• What you should do: The expected copy holds every entry exactly and none of the pictures.

▼▼▼

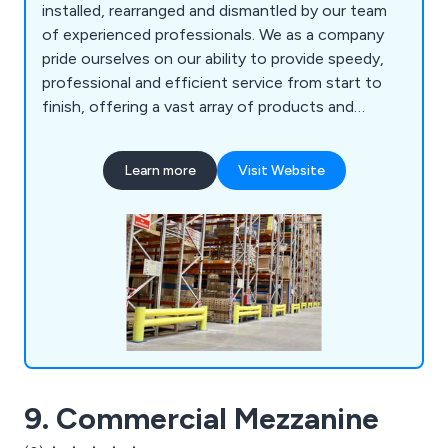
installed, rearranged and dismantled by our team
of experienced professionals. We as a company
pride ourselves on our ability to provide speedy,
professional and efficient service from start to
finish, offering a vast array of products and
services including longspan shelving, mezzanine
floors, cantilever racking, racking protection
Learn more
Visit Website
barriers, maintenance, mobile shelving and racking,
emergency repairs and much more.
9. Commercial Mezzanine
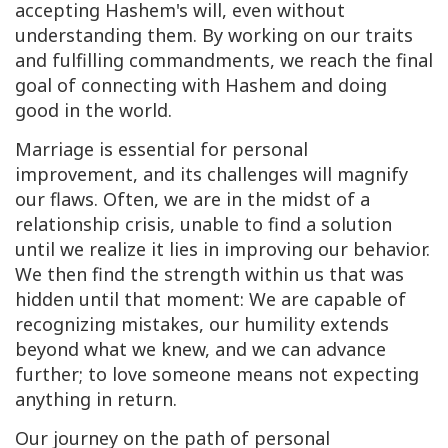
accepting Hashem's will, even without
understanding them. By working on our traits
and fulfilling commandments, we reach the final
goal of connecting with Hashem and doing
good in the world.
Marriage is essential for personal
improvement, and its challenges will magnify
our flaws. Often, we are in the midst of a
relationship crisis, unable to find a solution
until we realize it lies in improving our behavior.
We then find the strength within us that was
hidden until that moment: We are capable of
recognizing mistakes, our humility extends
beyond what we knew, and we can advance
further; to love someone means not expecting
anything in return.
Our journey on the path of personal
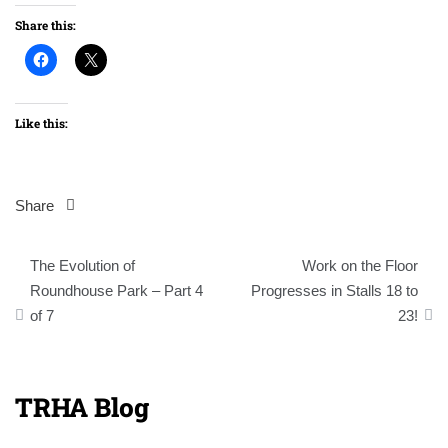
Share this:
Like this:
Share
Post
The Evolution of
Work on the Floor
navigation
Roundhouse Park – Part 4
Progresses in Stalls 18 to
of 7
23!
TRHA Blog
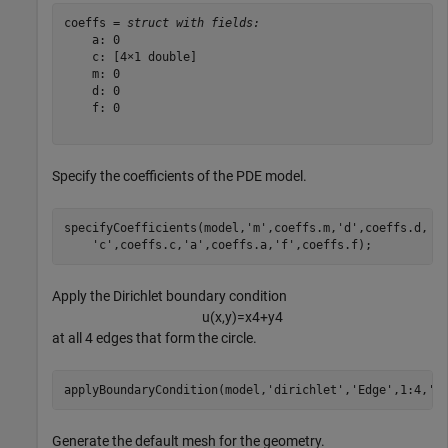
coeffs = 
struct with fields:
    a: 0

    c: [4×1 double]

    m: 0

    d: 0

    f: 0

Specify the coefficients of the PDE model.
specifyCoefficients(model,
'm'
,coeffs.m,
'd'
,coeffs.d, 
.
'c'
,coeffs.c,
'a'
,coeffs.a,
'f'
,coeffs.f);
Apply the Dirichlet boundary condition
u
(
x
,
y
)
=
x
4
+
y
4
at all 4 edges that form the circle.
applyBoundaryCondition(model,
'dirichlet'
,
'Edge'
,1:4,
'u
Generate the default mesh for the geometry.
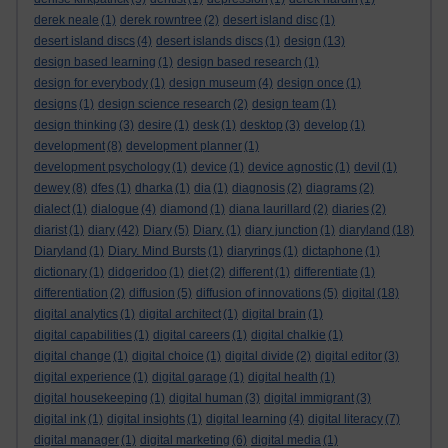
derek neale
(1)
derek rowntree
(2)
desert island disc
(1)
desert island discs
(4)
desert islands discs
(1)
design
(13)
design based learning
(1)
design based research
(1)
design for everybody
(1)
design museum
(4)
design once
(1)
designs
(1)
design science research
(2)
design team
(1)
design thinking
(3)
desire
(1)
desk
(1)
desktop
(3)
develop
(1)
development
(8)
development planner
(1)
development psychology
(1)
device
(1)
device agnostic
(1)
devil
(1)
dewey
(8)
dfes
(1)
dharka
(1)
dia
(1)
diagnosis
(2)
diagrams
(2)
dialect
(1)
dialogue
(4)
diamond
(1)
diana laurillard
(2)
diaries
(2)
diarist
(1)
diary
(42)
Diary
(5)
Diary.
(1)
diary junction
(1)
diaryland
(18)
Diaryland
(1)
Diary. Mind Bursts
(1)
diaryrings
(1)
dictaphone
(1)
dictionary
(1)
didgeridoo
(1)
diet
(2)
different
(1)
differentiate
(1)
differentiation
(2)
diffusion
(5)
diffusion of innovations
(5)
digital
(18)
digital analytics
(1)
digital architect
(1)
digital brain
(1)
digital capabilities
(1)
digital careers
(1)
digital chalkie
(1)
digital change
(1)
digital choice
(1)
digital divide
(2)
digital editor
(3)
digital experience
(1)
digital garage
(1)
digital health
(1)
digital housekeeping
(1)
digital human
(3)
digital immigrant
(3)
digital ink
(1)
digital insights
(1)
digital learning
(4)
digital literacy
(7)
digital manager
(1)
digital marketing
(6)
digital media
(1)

▲▲▲

• Expected answer:
installed, rearranged and dismantled by our team
of experienced professionals. We as a company
pride ourselves on our ability to provide speedy,
professional and efficient service from start to
finish, offering a vast array of products and
services including longspan shelving, mezzanine
floors, cantilever racking, racking protection
Learn more
Visit Website
barriers, maintenance, mobile shelving and racking,
emergency repairs and much more.
9. Commercial Mezzanine
accepting Hashem's will, even without
understanding them. By working on our traits
and fulfilling commandments, we reach the final
goal of connecting with Hashem and doing
good in the world.
Marriage is essential for personal
improvement, and its challenges will magnify
our flaws. Often, we are in the midst of a
relationship crisis, unable to find a solution
until we realize it lies in improving our behavior.
We then find the strength within us that was
hidden until that moment: We are capable of
recognizing mistakes, our humility extends
beyond what we knew, and we can advance
further; to love someone means not expecting
anything in return.
Our journey on the path of personal
Share this:
Like this:
Share
Post
The Evolution of
Work on the Floor
navigation
Roundhouse Park – Part 4
Progresses in Stalls 18 to
of 7
23!
TRHA Blog
coeffs = 
struct with fields:
    a: 0

    c: [4×1 double]

    m: 0

    d: 0

    f: 0

Specify the coefficients of the PDE model.
specifyCoefficients(model,
'm'
,coeffs.m,
'd'
,coeffs.d, 
.
'c'
,coeffs.c,
'a'
,coeffs.a,
'f'
,coeffs.f);
Apply the Dirichlet boundary condition
u
(
x
,
y
)
=
x
4
+
y
4
at all 4 edges that form the circle.
applyBoundaryCondition(model,
'dirichlet'
,
'Edge'
,1:4,
'u
Generate the default mesh for the geometry.
derek neale
(1)
derek rowntree
(2)
desert island disc
(1)
desert island discs
(4)
desert islands discs
(1)
design
(13)
design based learning
(1)
design based research
(1)
design for everybody
(1)
design museum
(4)
design once
(1)
designs
(1)
design science research
(2)
design team
(1)
design thinking
(3)
desire
(1)
desk
(1)
desktop
(3)
develop
(1)
development
(8)
development planner
(1)
development psychology
(1)
device
(1)
device agnostic
(1)
devil
(1)
dewey
(8)
dfes
(1)
dharka
(1)
dia
(1)
diagnosis
(2)
diagrams
(2)
dialect
(1)
dialogue
(4)
diamond
(1)
diana laurillard
(2)
diaries
(2)
diarist
(1)
diary
(42)
Diary
(5)
Diary.
(1)
diary junction
(1)
diaryland
(18)
Diaryland
(1)
Diary. Mind Bursts
(1)
diaryrings
(1)
dictaphone
(1)
dictionary
(1)
didgeridoo
(1)
diet
(2)
different
(1)
differentiate
(1)
differentiation
(2)
diffusion
(5)
diffusion of innovations
(5)
digital
(18)
digital analytics
(1)
digital architect
(1)
digital brain
(1)
digital capabilities
(1)
digital careers
(1)
digital chalkie
(1)
digital change
(1)
digital choice
(1)
digital divide
(2)
digital editor
(3)
digital experience
(1)
digital garage
(1)
digital health
(1)
digital housekeeping
(1)
digital human
(3)
digital immigrant
(3)
digital ink
(1)
digital insights
(1)
digital learning
(4)
digital literacy
(7)
digital manager
(1)
digital marketing
(6)
digital media
(1)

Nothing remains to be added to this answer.